A predictable reaction to the decision in a letter to this paper complained that the existing road is scandalously old, dating back to the 1920s. Sometimes we carelessly use “older” as a metaphor for incompetent, as if newer always means better. But the argument not to renovate the road was not, as I understand it, an argument that the existing road is better simply because it is older and not even that it is not really broke (so don’t fix it), but that it is superior to the straightened and widened version that would have replaced it.
Sometimes charm and human scale trump efficiency and speed.
Years ago, a Wellfleet selectman wanted to double barrel Route Six not only to the Orleans/Eastham rotary but all the way to the tip. He saw it as the only sensible, grownup thing to do: forget the romance of the old roads, full speed ahead. A wider road would be a safer, faster road, even if it would have meant paving over a good portion of this narrow land. Not many out this way agreed with him.

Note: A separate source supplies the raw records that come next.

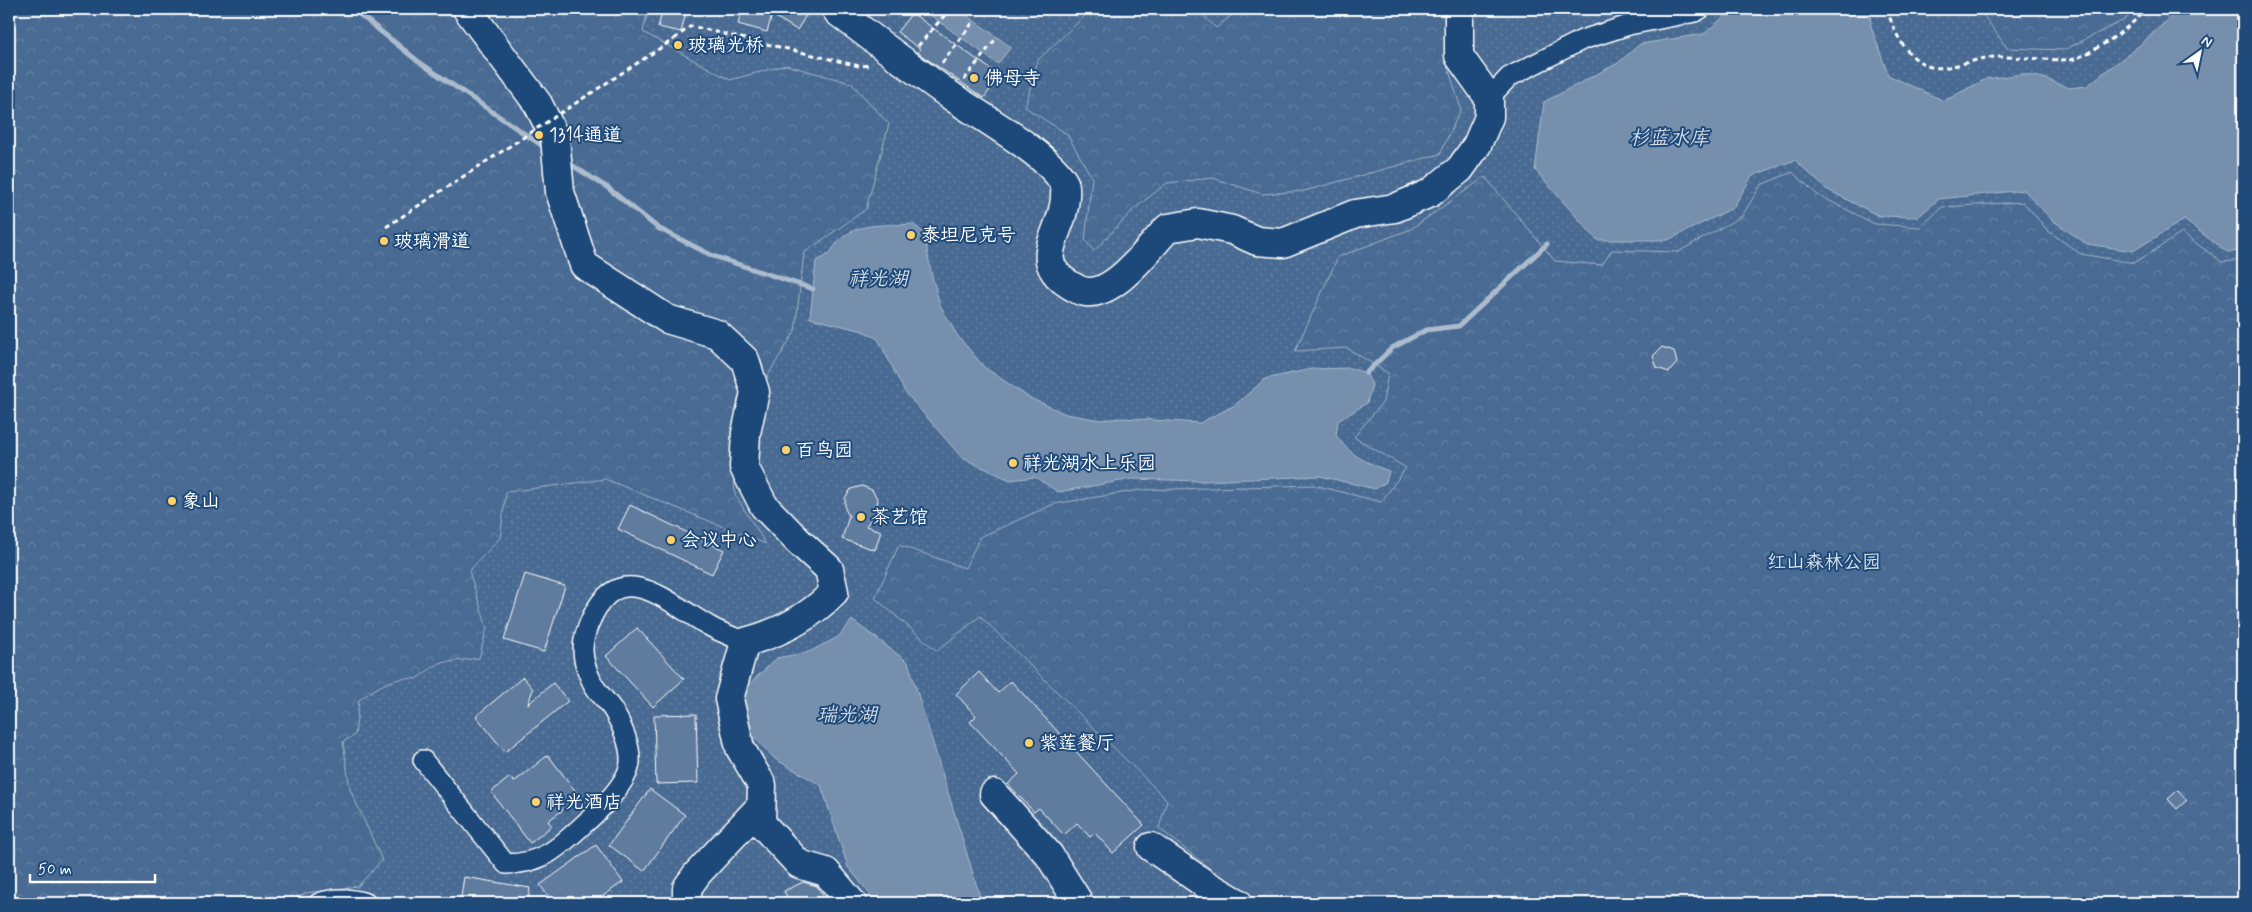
<svg xmlns="http://www.w3.org/2000/svg" width="2252" height="912" font-family="Mynerve,'LXGW WenKai TC',sans-serif">
	<style>
		.grass { fill: url(#grass-dots); stroke: #a4b5c8 }
		.forest { fill: url(#forest-crowns); stroke: #a4b5c8 }
		.water { fill: #748fad; stroke: #acbcce }
		.lines { fill: none; stroke-linecap: round; stroke-linejoin: round }
		.stream { stroke: #acbcce; stroke-width: 5 }
		.building { fill: #5e7c9f; stroke: #fff }
		.street-casing { stroke: #fff; stroke-width: 22 }
		.secondary-casing { stroke: #fff; stroke-width: 31 }
		.path { stroke: #fff; stroke-width: 3; stroke-dasharray: 5 4; stroke-linecap: butt }
		.street { stroke: #1f4a7a; stroke-width: 19 }
		.secondary { stroke: #1f4a7a; stroke-width: 28 }
		.path-bridge { stroke: #fff; stroke-width: 3; stroke-dasharray: 5 4; stroke-linecap: butt }
		.poi-dot { fill: #ffd166; stroke: #1f4a7a; stroke-width: 2 }
		.labels { text-anchor: middle; dominant-baseline: central; stroke-width: 4; stroke-linejoin: round; paint-order: stroke }
		.poi-label { font-size: 19px; fill: #fff; stroke: #1f4a7a; text-anchor: start }
		.park-label { font-size: 19px; fill: #dae1e9; stroke: #1f4a7a }
		.water-label { font-size: 20px; font-style: italic; fill: #d5dde6; stroke: #1f4a7a }
	</style>
	<defs>
		<pattern id="grass-dots" width="8" height="8" patternUnits="userSpaceOnUse" patternTransform="scale(1.25)"><rect width="8" height="8" fill="#486b92"/><path d="M2 2h.1M6 6h.1" fill="none" stroke="#6381a2" stroke-width="1.8" stroke-linecap="round"/></pattern>
		<pattern id="forest-crowns" width="20" height="18" patternUnits="userSpaceOnUse" patternTransform="scale(1.25)"><rect width="20" height="18" fill="#486b92"/><path d="M2 6a3 3 0 1 1 6 0M12 15a3 3 0 1 1 6 0" fill="none" stroke="#6381a2"/></pattern>
	</defs>
	<rect width="100%" height="100%" fill="#2c5582"/>
	<filter id="ink" filterUnits="userSpaceOnUse"><feTurbulence type="fractalNoise" baseFrequency=".02" numOctaves="2"/><feDisplacementMap in="SourceGraphic" scale="10" xChannelSelector="R" yChannelSelector="G"/><feConvolveMatrix kernelMatrix="1 2 1 2 8 2 1 2 1" color-interpolation-filters="sRGB"/></filter>
	<g filter="url(#ink)">
		<rect class="grass" x="9" y="9" width="2234" height="894"/>
		<g class="forest">
			<path d="M9,9H648L643,32L730,80L786,65L851,83L889,124L866,209L804,253L795,331L732,434L735,495L766,544L605,479L506,492L500,538L469,571L487,628L479,658L439,663L416,679C392,676 378,687 359,700L355,735L343,742L350,789L382,860L358,886L306,893L287,903H9Z"/>
			<polygon points="1092,9 1196,9 1216,28 1239,9 1449,9 1445,58 1461,109 1440,154 1304,191 1262,194 1213,178 1167,183 1134,209 1094,251 1085,240 1092,178 1067,134 1025,107 1038,60"/>
			<polygon points="1979,9 2137,9 2124,20 2064,50 2007,48"/>
			<polygon points="1792,172 1818,195 1875,224 1921,227 1942,207 2023,202 2048,231 2081,254 2134,263 2182,233 2222,262 2243,260 2243,903 1248,903 1233,887 1159,828 1167,800 980,616 937,651 875,598 899,545 965,568 980,537 1054,504 1140,490 1314,485 1381,502 1406,468 1354,437 1383,402 1388,373 1347,348 1295,351 1338,257 1411,229 1485,177 1555,261 1602,265 1612,250 1678,252 1742,216 1761,185"/>
		</g>
		<g class="water">
			<polygon points="935,9 958,9 1011,47 998,64 930,15"/>
			<polygon points="1733,9 1870,9 1871,26 1888,75 1944,101 1986,79 2023,74 2044,78 2069,88 2087,86 2141,44 2172,16 2186,9 2243,9 2243,251 2227,252 2184,220 2133,251 2087,244 2052,220 2024,190 1939,199 1918,217 1879,216 1826,189 1795,160 1752,176 1733,208 1668,240 1597,240 1535,170 1544,102 1618,63 1640,44 1704,34"/>
			<path d="M913,224L924,233L931,272L940,305L957,335L984,367L1028,397L1066,414L1100,420L1122,418L1200,423L1235,405L1265,379L1311,369L1350,368L1366,373L1372,385L1367,403L1338,421L1336,435C1349,455 1367,463 1389,471L1386,482L1375,489L1320,476L1204,481L1132,479L1058,492L1035,477L1010,480L962,458L905,392L878,339L863,331L810,318L816,261C836,252 828,251 841,239C859,221 890,226 913,224Z"/>
			<polygon points="852,620 908,662 982,903 877,903 848,867 821,785 775,759 746,729 743,690 777,658 809,652 838,637"/>
		</g>
		<g class="lines">
			<g class="stream">
				<polyline points="353,9 419,62 547,149"/>
				<polyline points="567,162 608,188 658,228 713,256 813,289"/>
				<polyline points="1366,373 1392,348 1426,330 1459,326 1547,244"/>
			</g>
		</g>
		<g class="building">
			<polygon points="663,9 687,9 681,32 658,27"/>
			<polygon points="742,9 810,9 797,30 772,15 767,32 738,24"/>
			<polygon points="912,13 1000,76 984,98 918,53 920,49 897,32"/>
			<polygon points="1662,347 1674,351 1677,363 1669,372 1657,368 1653,356"/>
			<polygon points="862,486 872,490 878,500 876,511 866,526 881,531 875,550 842,539 849,516 845,509 845,498 851,489"/>
			<polygon points="630,505 724,550 712,574 618,529"/>
			<polygon points="525,574 565,586 544,652 504,640"/>
			<polygon points="637,628 684,679 653,707 606,656"/>
			<polygon points="979,672 998,693 1011,681 1144,825 1113,853 1095,833 1090,837 1077,823 1064,835 1039,808 1034,812 1008,784 1019,774 970,722 976,716 956,694"/>
			<polygon points="523,677 533,689 528,704 553,683 568,701 505,752 476,716"/>
			<polygon points="696,714 698,783 656,784 654,715"/>
			<polygon points="548,755 580,797 548,821 552,826 530,843 491,792 510,777 514,782"/>
			<polygon points="650,789 685,815 644,871 609,845"/>
			<polygon points="2178,790 2187,800 2177,809 2168,799"/>
			<polygon points="596,845 623,882 593,903 553,903 540,885"/>
			<polygon points="464,877 530,888 528,903 460,903"/>
			<polygon points="803,882 817,886 828,903 790,903 784,891"/>
		</g>
		<g class="lines">
			<g class="street-casing">
				<g id="street">
					<polyline points="1489,98 1509,77 1582,40 1629,25 1695,12 1700,9"/>
					<path d="M423,760L506,864C542,864 558,848 583,825C598,812 629,782 630,762C631,746 622,725 614,712C608,701 597,693 592,682C580,657 580,642 592,617C622,554 672,606 711,627C722,633 734,637 745,642"/>
					<path d="M319,903C335,897 350,898 366,903"/>
				</g>
			</g>
			<g class="secondary-casing">
				<g id="secondary">
					<path d="M467,9L538,104L555,138L560,192L584,265L667,319L717,334L745,360L755,392L746,433L744,467L764,506L797,540L829,569L834,592C809,618 780,633 745,642L729,699L740,748L762,785L761,823L799,864L826,872L852,903"/>
					<path d="M836,9L838,12C876,41 914,70 954,98C983,118 1048,154 1064,183C1066,187 1065,193 1065,197C1064,235 1024,261 1077,289C1109,306 1148,248 1168,228L1198,223L1232,230L1257,241L1283,243L1355,214L1395,208L1430,193L1460,169L1477,145L1489,117V98L1459,56V9"/>
					<polyline points="994,794 1049,855 1079,903"/>
					<polyline points="1151,847 1205,884 1238,903"/>
					<polyline points="687,903 687,888 697,874 760,807"/>
				</g>
			</g>
			<g class="path">
				<path d="M1887,9C1894,31 1904,56 1928,66C1946,73 1976,57 1995,57C2009,56 2067,62 2075,59C2102,47 2126,31 2146,9"/>
				<polyline points="674,39 691,26 859,66 872,65"/>
				<polyline points="918,46 950,9"/>
				<polyline points="942,63 974,21"/>
				<polyline points="964,80 997,37"/>
			</g>
			<use href="#street" class="street"/>
			<use href="#secondary" class="secondary"/>
			<polyline class="path-bridge" points="386,227 674,39"/>
		</g>
	</g>
	<g class="poi-dot">
		<circle cx="678" cy="45" r="5"/>
		<circle cx="974" cy="78" r="5"/>
		<circle cx="539" cy="135" r="5"/>
		<circle cx="911" cy="235" r="5"/>
		<circle cx="384" cy="241" r="5"/>
		<circle cx="786" cy="450" r="5"/>
		<circle cx="1013" cy="463" r="5"/>
		<circle cx="172" cy="501" r="5"/>
		<circle cx="861" cy="517" r="5"/>
		<circle cx="671" cy="540" r="5"/>
		<circle cx="1029" cy="743" r="5"/>
		<circle cx="536" cy="802" r="5"/>
	</g>
	<g class="labels">
		<g class="poi-label">
			<text x="688" y="45">玻璃光桥</text>
			<text x="984" y="78">佛母寺</text>
			<text x="549" y="135">1314通道</text>
			<text x="921" y="235">泰坦尼克号</text>
			<text x="394" y="241">玻璃滑道</text>
			<text x="796" y="450">百鸟园</text>
			<text x="1023" y="463">祥光湖水上乐园</text>
			<text x="182" y="501">象山</text>
			<text x="871" y="517">茶艺馆</text>
			<text x="681" y="540">会议中心</text>
			<text x="1039" y="743">紫莲餐厅</text>
			<text x="546" y="802">祥光酒店</text>
		</g>
		<g class="park-label">
			<text x="1824" y="562">红山森林公园</text>
		</g>
		<g class="water-label">
			<text x="1669" y="138">杉蓝水库</text>
			<text x="878" y="279">祥光湖</text>
			<text x="847" y="715">瑞光湖</text>
		</g>
	</g>
	<rect width="2252" height="912" fill="none" stroke="#1f4a7a" stroke-width="30"/>
	<rect x="15" y="15" width="2222" height="882" fill="none" stroke="#fff" stroke-width="2" filter="url(#ink)"/>
	<g transform="translate(2200 52) rotate(33)" stroke="#1f4a7a" stroke-width="4" paint-order="stroke">
	<path d="M0-4L9 19L0 12L-9 19Z" fill="#ffffff"/>
	<text y="-8" font-size="14" font-weight="bold" text-anchor="middle" fill="#ffffff">N</text>
	</g>
	<path d="M30 874v8h125v-8" fill="none" stroke="#ffffff" stroke-width="2.5"/>
	<text x="38" y="874" font-size="15" fill="#ffffff" stroke="#1f4a7a" stroke-width="4" paint-order="stroke">50 m</text>
</svg>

In our town a lot of the old sand roads have been left unpaved not because we can’t afford to pave them but because the people living on these roads actually prefer them to the paved version. They have the virtues of their defects. We like the aesthetic of approaching our homes on a sinuous, soft (even if, at times, pothole-ridden) road through the woods. Sand roads keep speeds down in the neighborhood, providing more opportunity for smelling the roses, as it were. Sand roads are narrower; there is less impact on the countryside. A sand road feels protective.
Nostalgia for the old days? Sure, some of that, but that plus other quality of life considerations make it work for us in the present.
If the argument is that the existing 124 is dangerous, that could be cured by lowering the speed limit.